Shares in Splunk software dropped 22% overnight. This is on reports of wider than expected company losses. For the quarter, Splunk (ticker: SPLK) posted revenue of $599 million, down 11% from a year ago, and far short of consensus estimate for approx. $613 million. The company had forecast revenue of $600 million to $630 million. Splunk lost 7 cents a share on a non-GAAP basis in the quarter.
The CEO of splunk came out with the below “There was continued pressure brought on by macro conditions, which resulted in some customers hesitating to commit to long-term contracts. As we reached the end of October, we saw a much lower-than-normal close-rate amongst our largest deals, which caused us to fall short of our bookings target. Overall, our third quarter did not meet our expectations.” Largely blaming the drop on COVID related factors. We find this interesting because in times when companies would be looking at leveraging big data the most, Splunk are struggling to close deals. Keep in mind, splunk software is supposed to help companines find opportunities.
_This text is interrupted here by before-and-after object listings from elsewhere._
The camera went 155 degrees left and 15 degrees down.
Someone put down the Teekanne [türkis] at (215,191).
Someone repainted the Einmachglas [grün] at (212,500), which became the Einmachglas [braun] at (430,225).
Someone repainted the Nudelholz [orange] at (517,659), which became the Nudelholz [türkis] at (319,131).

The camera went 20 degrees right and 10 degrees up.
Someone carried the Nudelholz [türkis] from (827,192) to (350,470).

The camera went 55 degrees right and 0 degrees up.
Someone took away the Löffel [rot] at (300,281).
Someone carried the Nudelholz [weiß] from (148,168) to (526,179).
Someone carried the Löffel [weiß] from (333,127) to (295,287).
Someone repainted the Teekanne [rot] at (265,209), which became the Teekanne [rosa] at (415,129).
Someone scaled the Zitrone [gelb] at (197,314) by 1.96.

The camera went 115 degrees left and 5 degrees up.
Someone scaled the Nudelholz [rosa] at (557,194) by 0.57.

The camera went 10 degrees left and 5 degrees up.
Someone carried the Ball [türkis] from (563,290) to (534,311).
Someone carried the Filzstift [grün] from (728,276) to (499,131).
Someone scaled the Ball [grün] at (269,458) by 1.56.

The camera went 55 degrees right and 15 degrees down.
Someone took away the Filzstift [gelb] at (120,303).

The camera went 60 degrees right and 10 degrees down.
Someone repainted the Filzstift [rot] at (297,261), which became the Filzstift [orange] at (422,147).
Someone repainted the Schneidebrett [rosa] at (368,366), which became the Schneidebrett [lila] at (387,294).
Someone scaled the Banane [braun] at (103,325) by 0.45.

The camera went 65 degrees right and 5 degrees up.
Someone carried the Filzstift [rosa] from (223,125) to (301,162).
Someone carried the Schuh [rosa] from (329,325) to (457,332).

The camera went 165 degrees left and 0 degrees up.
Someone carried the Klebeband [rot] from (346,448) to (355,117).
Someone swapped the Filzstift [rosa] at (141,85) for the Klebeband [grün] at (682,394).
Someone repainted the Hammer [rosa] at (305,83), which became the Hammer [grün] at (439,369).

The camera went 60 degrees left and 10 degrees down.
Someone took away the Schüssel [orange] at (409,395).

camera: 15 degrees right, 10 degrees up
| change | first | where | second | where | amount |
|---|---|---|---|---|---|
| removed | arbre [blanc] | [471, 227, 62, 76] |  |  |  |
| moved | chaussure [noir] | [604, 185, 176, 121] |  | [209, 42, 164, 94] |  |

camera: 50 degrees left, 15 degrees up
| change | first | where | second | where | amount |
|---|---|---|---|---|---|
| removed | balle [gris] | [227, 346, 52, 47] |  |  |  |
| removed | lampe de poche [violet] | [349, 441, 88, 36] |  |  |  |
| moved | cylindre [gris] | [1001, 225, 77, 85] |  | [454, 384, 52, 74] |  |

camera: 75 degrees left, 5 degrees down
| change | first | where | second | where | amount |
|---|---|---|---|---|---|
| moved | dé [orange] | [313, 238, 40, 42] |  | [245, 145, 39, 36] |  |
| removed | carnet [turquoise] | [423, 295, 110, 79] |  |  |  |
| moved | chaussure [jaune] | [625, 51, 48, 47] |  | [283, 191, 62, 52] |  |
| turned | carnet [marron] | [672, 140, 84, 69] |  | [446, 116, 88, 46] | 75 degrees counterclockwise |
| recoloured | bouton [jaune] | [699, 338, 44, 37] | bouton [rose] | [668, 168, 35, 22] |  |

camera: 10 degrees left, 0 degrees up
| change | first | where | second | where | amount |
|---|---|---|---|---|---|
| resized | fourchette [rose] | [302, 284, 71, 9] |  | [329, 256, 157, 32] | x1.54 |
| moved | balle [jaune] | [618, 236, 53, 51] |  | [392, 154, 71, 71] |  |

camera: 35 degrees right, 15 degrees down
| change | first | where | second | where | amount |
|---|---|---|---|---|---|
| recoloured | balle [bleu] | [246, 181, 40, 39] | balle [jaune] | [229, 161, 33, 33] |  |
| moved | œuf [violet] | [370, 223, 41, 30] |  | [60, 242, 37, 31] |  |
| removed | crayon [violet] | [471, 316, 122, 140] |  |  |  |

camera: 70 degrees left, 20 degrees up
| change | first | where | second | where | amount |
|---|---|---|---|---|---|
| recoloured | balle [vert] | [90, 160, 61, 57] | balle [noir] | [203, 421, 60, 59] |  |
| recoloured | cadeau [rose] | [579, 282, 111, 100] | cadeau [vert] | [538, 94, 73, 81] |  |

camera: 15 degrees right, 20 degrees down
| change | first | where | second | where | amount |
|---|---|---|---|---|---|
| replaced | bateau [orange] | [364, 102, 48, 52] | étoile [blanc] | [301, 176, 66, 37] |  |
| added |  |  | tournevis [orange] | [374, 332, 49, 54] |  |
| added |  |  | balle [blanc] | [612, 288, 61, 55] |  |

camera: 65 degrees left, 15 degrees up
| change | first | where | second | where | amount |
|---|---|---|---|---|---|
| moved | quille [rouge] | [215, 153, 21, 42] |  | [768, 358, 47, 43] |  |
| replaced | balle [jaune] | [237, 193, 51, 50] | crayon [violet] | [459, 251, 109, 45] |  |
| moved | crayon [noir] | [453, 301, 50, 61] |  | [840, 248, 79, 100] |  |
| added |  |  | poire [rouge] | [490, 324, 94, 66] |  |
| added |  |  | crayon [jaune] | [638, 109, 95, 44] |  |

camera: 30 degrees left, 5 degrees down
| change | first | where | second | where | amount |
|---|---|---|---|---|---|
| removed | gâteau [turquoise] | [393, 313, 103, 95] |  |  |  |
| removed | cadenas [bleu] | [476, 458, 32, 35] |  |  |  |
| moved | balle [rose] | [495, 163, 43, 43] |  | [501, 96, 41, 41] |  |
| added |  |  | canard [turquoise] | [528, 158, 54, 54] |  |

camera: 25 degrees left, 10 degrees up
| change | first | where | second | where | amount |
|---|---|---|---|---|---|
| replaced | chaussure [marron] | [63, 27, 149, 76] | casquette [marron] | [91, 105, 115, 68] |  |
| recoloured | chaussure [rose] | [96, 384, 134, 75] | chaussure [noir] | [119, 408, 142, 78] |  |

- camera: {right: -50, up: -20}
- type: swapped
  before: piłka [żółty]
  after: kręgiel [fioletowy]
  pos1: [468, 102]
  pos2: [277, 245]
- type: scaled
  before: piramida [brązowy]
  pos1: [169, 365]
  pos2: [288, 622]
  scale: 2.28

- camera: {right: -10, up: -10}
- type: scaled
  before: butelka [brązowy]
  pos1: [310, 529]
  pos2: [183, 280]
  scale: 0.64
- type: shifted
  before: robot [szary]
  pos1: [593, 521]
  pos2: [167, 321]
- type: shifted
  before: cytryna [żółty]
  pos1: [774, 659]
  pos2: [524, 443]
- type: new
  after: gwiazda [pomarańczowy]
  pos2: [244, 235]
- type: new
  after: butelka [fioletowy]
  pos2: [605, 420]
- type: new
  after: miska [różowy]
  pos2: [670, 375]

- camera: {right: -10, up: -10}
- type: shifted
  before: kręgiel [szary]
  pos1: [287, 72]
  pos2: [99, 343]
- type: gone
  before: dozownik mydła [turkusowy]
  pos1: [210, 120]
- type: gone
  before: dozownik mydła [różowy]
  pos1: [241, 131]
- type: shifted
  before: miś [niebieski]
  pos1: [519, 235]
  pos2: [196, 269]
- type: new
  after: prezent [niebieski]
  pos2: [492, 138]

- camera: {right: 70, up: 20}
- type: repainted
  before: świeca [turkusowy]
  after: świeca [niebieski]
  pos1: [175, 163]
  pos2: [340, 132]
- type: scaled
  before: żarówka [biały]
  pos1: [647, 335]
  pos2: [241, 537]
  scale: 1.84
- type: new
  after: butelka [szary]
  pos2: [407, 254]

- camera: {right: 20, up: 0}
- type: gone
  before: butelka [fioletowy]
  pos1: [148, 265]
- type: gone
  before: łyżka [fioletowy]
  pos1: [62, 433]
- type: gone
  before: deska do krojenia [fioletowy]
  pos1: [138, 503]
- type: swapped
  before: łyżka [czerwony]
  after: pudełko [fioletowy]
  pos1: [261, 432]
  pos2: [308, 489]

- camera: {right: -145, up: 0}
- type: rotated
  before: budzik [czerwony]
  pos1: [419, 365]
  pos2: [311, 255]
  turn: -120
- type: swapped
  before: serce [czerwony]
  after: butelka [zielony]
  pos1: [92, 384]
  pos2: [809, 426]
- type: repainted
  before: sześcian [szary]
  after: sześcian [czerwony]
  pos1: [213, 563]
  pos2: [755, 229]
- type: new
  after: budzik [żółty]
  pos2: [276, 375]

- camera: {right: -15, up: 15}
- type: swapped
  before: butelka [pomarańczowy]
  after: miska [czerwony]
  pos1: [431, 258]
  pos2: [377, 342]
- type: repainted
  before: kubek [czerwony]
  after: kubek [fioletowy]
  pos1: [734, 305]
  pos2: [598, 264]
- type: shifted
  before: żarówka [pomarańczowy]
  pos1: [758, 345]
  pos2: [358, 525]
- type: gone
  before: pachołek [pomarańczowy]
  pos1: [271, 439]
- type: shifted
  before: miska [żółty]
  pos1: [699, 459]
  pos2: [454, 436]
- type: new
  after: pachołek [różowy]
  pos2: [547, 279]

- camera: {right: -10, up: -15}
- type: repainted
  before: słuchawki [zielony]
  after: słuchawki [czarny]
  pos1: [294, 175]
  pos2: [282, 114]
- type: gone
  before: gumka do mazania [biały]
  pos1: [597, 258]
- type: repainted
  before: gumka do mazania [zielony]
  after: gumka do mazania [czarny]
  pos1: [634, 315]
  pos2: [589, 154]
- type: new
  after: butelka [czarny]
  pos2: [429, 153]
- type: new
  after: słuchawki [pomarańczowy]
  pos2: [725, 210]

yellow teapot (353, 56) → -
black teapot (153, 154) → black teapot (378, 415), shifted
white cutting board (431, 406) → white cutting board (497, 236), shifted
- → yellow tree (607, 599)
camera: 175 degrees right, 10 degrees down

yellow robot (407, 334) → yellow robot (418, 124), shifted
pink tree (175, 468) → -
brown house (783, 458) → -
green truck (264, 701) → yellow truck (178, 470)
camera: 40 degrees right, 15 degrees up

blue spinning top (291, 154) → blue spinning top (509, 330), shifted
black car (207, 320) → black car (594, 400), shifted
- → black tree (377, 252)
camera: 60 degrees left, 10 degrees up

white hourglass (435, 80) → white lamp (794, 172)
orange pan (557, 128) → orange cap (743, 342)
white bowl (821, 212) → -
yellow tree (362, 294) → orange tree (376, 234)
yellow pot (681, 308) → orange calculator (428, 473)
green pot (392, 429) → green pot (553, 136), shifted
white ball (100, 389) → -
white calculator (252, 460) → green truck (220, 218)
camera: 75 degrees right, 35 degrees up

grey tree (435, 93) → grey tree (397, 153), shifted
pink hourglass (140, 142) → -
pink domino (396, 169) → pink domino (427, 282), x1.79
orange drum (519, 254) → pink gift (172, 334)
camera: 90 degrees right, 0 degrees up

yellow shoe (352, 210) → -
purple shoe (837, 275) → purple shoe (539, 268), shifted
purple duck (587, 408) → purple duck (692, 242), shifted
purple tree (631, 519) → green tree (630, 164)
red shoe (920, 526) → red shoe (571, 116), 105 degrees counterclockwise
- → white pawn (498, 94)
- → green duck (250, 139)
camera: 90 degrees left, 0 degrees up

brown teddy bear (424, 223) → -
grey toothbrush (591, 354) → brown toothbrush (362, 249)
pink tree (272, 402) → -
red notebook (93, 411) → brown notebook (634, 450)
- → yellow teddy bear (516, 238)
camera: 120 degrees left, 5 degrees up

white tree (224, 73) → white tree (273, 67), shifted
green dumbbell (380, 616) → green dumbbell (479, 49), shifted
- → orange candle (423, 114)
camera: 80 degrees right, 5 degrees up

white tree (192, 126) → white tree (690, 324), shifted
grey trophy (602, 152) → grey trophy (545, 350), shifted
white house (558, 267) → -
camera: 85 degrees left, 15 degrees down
However in saying this Splunk is one of the fastest growing companines in the world with massive increases to ARR each year.
Although Splunk has admittatly splunked on the quarterly results, there is perhaps a silver lining here. Splunk is trusted and utilsied by 91 of the Fortune 100 companies and boasts massive backers who love their software such as below:
Now if some of the world’s biggest companies are trusting Splunk with their data and it is helping these customers, we can be pretty happy this will continue to grow top line growth as more and more customers continue to sign up. The transition to a subscription based model has also been very sucessful to date. This is a similair strategey that some of the worlds largest companies have adopted due to the large margin’s and sticky revenue.
Prophet Invest is making a little bet on SPLUNK (NYSE)
2k of SPLUNK, and we will buy more on any pullback.